The decision acknowledges that in 1988, the North Carolina State Board of Elections waived the petition deadline for the New Alliance Party, and gave it until July finish its petition. But the decision says, “This letter has no bearing on our resolution of this case.” Obviously, a logical inference from the 1988 incident is that the state can cope with a July deadline.
The decision stresses that in other lawsuits, when May and June petitions were struck down, generally that state had a late primary. By contrast, the North Carolina 2012 primary was May 8. The decision says that petitioning groups were therefore free to have petitioned at the polls on primary day. The decision also stresses that eight successful petitions were submitted in North Carolina in the period 1996 through 2011: Libertarian petitions in 1996, 1998, 2002, and 2008; Reform Party petitions in 1996 and 2000; a Natural Law Petition in 1996; and an Americans Elect petition in 2011. The decision acknowledges that in 2000, a U.S. District Court in South Dakota struck down that state’s independent presidential petition deadline of June, even though the South Dakota primary was also in June, but the Fourth Circuit says it finds the South Dakota decision unpersuasive.

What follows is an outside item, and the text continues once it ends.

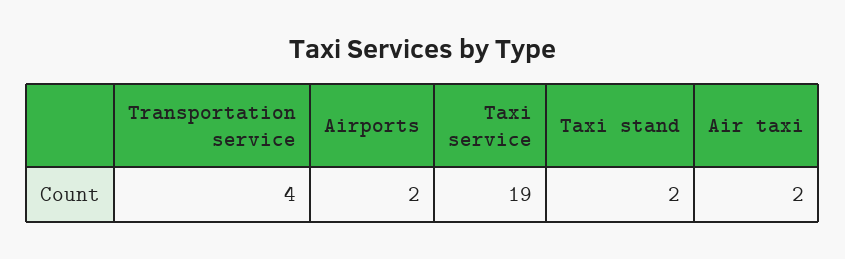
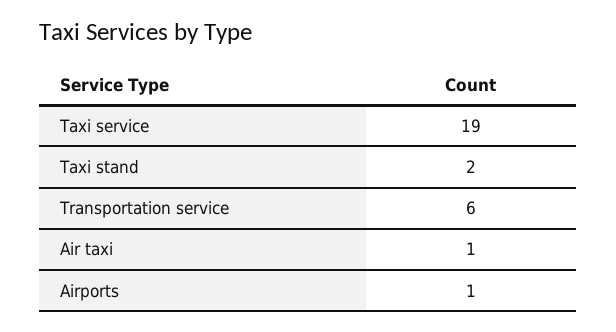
Transportation service: 4 -> 6
Airports: 2 -> 1
Air taxi: 2 -> 1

The decision says the requirement that a party collect 89,366 valid signatures by May 17 is “not severe.” One reason the court can get away with saying this is that the lower court had refused to allow discovery. Of the 8 successful petitions in the past, three were in 1996, when the petition requirement was 51,904, a significantly lower number than 89,366.
ONE more MORON opinion added to the mess.
1. Each election is NEW.
2. EQUAL ballot access tests for each INDIVIDUAL candidate for each office in each election area involved.
Much much much too difficult for the *SEVERE* brain damaged lawyer and judge MORONS involved in ALL of the ballot access cases since 1968.
Very little wonder than between the MORON ballot acces cases and the MORON gerrymander cases, that the USA is in a de facto Civil WAR II mode about all sorts of left vs. right stuff.
See the 1938 Erie RR case — overruling about 96 years of UN-constitutional stuff regarding alleged *federal common law* — AFTER some brain cells woke up.